Pesto around the world
The Germans make a version with spinach, sorrel, watercress and walnut oil. They call it ‘Green Sauce’.
The Mexicans use pumpkin seeds, lime juice and coriander.
African pesto contains blue basil, lavender buds and almonds.
Thai basil, coriander, lemon grass, mint and ginger go in Asian Pesto.
Australians use macadamia nuts.
South American pesto is called chimichurri and has ingredients like paprika, cumin and peppers and is used to flavour fish and meat.
Spanish pesto calls for parsley, olives, garlic and pimentos. Parsley is packed with astringent phenolics, which are excellent preservatives.
I’m thinking that I might start using the word pesto as a verb. For instance, I will pesto my parsley.
Making pesto is really simple and does not require fancy equipment. Just mash up green leafy veg like rocket, spinach, chard or herbs like basil, coriander or parsley and combine them with oil, crushed nuts or seeds and garlic. Basically, you can use whatever you have too much of and partner it with whatever else you have in the house or is readily available. Common ingredients include some kind of crushed nuts, oil, lemon or lime and salt and pepper.

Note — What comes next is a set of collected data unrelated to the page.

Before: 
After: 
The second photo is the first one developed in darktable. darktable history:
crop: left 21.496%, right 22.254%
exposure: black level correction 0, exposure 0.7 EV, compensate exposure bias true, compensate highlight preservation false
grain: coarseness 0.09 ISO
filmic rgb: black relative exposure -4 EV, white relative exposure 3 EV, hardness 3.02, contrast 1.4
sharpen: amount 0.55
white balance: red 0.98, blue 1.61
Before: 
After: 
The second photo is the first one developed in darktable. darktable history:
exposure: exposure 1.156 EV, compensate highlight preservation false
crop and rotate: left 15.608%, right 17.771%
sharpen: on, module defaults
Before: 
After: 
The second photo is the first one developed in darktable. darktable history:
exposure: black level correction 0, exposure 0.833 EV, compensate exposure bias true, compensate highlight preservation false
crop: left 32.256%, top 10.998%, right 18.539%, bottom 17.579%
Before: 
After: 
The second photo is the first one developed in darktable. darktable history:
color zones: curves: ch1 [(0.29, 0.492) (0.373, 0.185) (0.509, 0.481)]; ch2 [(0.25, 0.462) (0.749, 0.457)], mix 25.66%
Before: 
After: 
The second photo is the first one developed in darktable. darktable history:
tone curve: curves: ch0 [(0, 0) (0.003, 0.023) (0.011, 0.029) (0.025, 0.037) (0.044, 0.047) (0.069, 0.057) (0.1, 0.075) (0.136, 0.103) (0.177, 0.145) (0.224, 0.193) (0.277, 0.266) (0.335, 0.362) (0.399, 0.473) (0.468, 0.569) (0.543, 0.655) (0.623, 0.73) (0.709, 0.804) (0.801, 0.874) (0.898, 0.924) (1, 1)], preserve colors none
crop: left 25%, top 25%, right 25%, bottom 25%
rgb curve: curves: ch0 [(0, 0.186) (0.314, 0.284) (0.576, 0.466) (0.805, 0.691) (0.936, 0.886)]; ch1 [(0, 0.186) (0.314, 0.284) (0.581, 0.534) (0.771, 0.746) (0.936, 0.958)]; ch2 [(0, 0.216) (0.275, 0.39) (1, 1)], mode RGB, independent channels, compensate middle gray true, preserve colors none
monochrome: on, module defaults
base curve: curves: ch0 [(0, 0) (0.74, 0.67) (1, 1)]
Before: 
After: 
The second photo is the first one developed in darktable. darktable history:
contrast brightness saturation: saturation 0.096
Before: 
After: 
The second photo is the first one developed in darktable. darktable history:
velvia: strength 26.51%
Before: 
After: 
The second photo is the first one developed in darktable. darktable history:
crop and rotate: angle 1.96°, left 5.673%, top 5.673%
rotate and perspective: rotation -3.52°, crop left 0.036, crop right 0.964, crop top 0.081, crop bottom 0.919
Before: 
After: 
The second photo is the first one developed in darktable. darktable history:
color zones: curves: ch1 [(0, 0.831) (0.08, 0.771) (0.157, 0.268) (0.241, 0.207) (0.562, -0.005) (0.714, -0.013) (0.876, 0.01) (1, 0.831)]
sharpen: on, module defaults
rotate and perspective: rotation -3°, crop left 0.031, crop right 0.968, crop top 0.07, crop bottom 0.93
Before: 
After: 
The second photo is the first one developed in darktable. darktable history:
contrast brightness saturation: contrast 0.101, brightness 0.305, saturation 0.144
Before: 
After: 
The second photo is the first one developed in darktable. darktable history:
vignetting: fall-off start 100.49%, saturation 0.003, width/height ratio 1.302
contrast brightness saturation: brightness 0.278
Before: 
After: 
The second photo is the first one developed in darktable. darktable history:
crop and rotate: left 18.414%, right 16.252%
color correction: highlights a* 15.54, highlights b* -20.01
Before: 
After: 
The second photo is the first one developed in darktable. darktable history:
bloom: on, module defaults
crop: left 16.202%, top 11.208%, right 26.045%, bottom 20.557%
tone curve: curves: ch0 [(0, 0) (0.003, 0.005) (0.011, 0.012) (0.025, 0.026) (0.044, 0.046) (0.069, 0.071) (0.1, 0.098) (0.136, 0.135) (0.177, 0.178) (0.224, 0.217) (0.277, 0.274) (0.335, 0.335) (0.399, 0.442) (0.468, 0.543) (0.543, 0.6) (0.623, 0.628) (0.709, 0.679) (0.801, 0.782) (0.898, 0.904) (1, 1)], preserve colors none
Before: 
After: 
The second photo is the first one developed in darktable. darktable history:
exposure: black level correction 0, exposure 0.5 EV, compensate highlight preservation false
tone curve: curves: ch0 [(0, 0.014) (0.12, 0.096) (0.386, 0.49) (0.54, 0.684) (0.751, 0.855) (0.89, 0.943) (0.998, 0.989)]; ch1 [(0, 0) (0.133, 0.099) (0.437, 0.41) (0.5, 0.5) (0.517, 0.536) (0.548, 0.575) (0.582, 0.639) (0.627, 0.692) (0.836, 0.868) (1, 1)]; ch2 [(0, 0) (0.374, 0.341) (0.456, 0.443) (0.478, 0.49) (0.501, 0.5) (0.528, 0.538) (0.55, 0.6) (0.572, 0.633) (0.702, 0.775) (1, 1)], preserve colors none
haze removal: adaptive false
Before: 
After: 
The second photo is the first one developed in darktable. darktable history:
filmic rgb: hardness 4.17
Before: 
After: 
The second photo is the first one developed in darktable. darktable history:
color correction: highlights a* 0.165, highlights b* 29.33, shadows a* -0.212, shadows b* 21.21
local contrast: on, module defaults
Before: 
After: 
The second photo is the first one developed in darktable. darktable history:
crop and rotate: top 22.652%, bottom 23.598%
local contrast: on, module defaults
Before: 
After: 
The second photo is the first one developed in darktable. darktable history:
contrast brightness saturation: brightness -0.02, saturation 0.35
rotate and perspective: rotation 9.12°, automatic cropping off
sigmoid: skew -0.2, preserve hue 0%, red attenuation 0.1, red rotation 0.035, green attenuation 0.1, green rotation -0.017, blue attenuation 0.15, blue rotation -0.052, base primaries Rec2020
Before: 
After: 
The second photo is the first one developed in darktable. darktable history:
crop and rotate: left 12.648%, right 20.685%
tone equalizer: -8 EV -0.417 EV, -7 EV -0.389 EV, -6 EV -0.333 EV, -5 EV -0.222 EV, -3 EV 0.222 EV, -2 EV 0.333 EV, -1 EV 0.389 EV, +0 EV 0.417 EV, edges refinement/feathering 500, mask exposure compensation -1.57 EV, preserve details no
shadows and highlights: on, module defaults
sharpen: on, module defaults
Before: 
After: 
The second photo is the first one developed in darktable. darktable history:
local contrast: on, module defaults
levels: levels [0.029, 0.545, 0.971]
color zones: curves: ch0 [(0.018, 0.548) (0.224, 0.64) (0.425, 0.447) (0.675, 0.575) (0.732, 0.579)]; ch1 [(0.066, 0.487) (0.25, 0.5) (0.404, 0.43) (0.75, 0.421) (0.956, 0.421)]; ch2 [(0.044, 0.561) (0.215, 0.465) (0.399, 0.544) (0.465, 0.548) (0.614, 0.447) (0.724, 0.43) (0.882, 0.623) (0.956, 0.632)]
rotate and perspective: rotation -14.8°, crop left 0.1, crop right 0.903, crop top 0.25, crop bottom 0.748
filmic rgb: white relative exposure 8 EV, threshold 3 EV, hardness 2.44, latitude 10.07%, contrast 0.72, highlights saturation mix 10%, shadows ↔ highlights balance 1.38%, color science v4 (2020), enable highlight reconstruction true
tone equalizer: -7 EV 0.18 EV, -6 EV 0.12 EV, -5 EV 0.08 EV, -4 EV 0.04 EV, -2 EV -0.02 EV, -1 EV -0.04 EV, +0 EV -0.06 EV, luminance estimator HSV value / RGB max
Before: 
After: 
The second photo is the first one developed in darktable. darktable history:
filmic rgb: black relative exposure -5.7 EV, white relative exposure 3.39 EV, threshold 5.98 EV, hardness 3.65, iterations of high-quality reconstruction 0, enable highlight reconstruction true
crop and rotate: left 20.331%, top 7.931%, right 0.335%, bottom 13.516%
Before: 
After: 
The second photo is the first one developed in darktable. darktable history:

Pesto can be used with pasta, on pizza, as a dip, in soup, as a veg marinade, in burgers, on bread, as a butter, on jacket potatoes or mixed with hummus. Its vibrant green colour lets you know it is packed with nutrients.
I’ve still to find out how long it will keep in a jar and which combinations will last the longest. I shall be researching the theory of using herbs, bitter plants and nuts as preservatives and testing out my ideas.
There is a lot to learn, but it’ll be fun experimenting!